# someone hacked my hotmail account and changed my password and security question



## Glenysla3menda (May 20, 2008)

what can i do about this,,, i already email hotmail staff support and have not receive and answer.,.. An ex friend of mine had my password and changed all the information and my alternate email address so now i cant log in.. pleaseeeeeeeeeeeeeeeeee help !!! :wave::4-dontkno


----------



## Angelfire777 (Oct 15, 2006)

Sorry but I don't think we can do anything about your issue.

You said that an ex-friend knew your password so most probably, he/she was the one who did it. 
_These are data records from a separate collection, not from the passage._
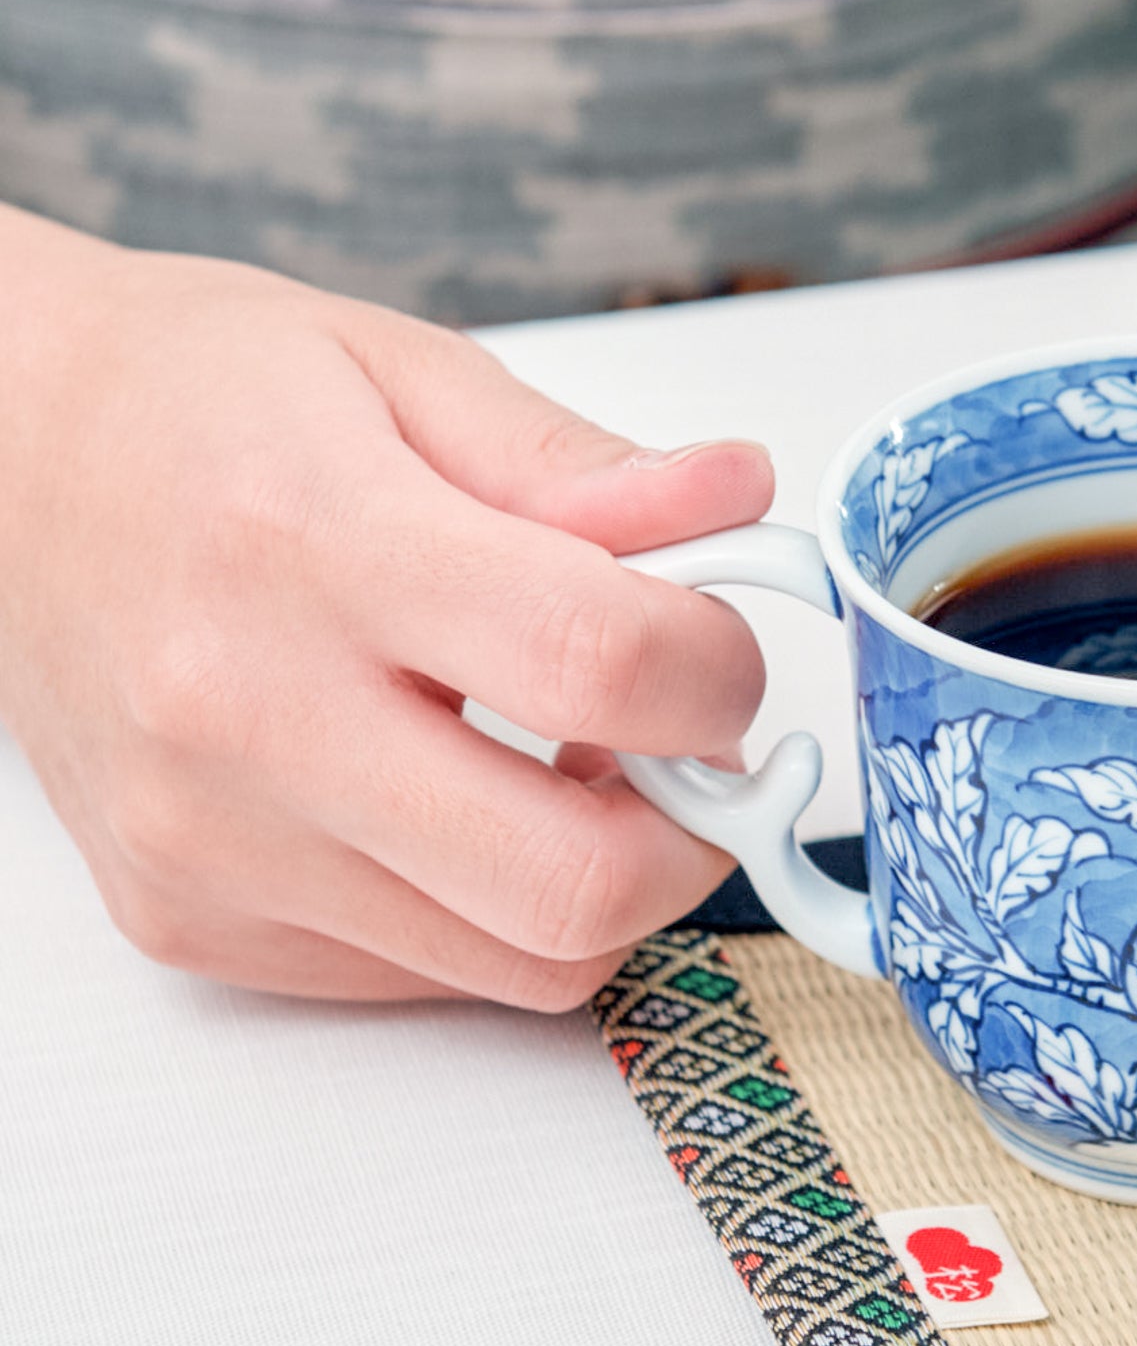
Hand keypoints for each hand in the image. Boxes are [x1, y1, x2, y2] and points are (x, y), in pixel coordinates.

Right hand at [0, 208, 771, 1004]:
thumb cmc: (197, 406)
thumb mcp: (404, 370)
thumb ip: (580, 463)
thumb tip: (735, 502)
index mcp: (316, 543)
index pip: (597, 664)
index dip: (718, 672)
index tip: (719, 651)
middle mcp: (247, 720)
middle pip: (573, 881)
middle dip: (695, 832)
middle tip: (689, 752)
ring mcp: (211, 847)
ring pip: (522, 961)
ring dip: (604, 876)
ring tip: (574, 764)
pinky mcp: (192, 922)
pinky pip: (430, 975)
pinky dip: (498, 908)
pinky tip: (470, 801)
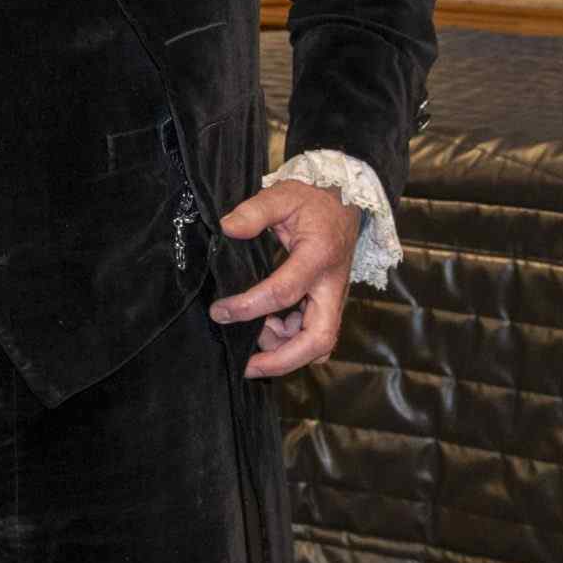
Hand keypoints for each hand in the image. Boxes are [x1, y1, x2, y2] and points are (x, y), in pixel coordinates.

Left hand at [210, 177, 362, 377]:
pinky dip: (290, 340)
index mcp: (318, 258)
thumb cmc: (312, 199)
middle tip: (248, 367)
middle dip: (284, 359)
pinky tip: (265, 328)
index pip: (284, 292)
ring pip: (318, 342)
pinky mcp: (327, 302)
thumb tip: (227, 228)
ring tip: (250, 336)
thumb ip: (254, 211)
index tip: (220, 312)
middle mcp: (331, 286)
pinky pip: (314, 333)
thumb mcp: (282, 195)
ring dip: (285, 349)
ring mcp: (332, 297)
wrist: (343, 199)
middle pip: (319, 338)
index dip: (249, 307)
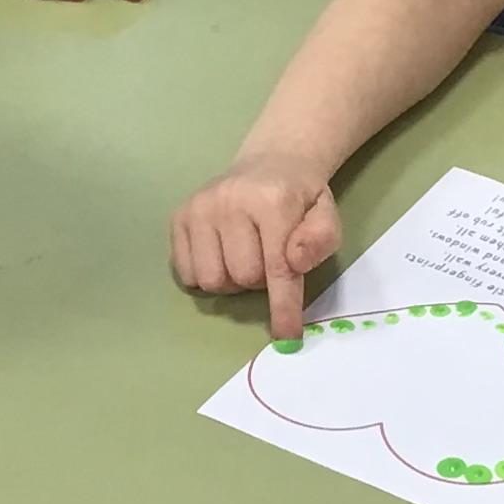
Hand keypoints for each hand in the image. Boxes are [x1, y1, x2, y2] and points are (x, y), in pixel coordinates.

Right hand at [170, 154, 340, 340]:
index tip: (286, 337)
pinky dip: (206, 275)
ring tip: (243, 257)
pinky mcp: (178, 217)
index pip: (277, 267)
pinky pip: (186, 273)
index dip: (283, 307)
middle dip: (259, 281)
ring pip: (211, 280)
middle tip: (267, 260)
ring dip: (232, 281)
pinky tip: (220, 254)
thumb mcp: (325, 215)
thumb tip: (296, 264)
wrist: (269, 165)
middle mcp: (229, 201)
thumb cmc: (299, 199)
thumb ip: (321, 240)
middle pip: (243, 277)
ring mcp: (198, 208)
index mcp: (272, 200)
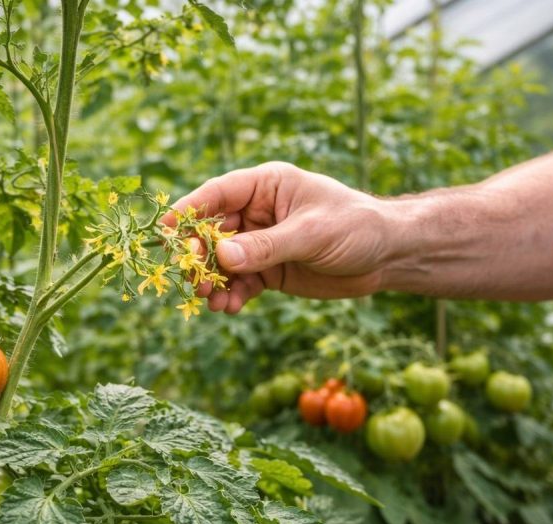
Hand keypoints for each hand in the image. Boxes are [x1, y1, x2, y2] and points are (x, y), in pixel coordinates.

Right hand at [168, 162, 391, 312]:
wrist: (387, 256)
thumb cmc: (355, 227)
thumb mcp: (311, 234)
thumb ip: (266, 246)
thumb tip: (223, 258)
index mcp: (266, 185)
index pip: (217, 194)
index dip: (188, 211)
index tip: (165, 231)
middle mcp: (257, 212)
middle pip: (212, 232)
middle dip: (198, 257)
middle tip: (193, 279)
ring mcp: (261, 243)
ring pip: (222, 262)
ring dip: (213, 281)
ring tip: (212, 301)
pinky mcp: (269, 270)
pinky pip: (240, 282)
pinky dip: (232, 295)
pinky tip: (230, 308)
Best you can hope for is for the hotmail staff to respond and have an answer for you.


----------



## onlinetechsinfo (May 20, 2008)

You could contact hotmail via the contact link on the hotmail web site and explain the situation where they may ask to prove that you are the original account holder. In most cases this was by your own fault and they would doubtly do anything to help; we had a similar problem with gmail and they asked questions we couldn't provide an answer to such as the exact date the account was registered, the first e-mail ever sent, etc. You could try and contact them and plea to have the account re-set; or just open a new account and ask your contacts and service to have your mail forwarded there.

Best of luck


----------



## Cellus (Aug 31, 2006)

The security question and answer is to handle situations such as forgotten passwords. There is no way if the password and security question have been changed to recover your account via the Windows Live Hotmail support.


----------



## whoisthatchild (May 23, 2008)

I once had to call yahoo to get my password reset. They asked me questions as to what emails were contained in my account etc, how long i had had the account for, but not the security question.
Therefore I suggest calling them.....good luck and here endeth the lesson - keep your passwords to yourself.


----------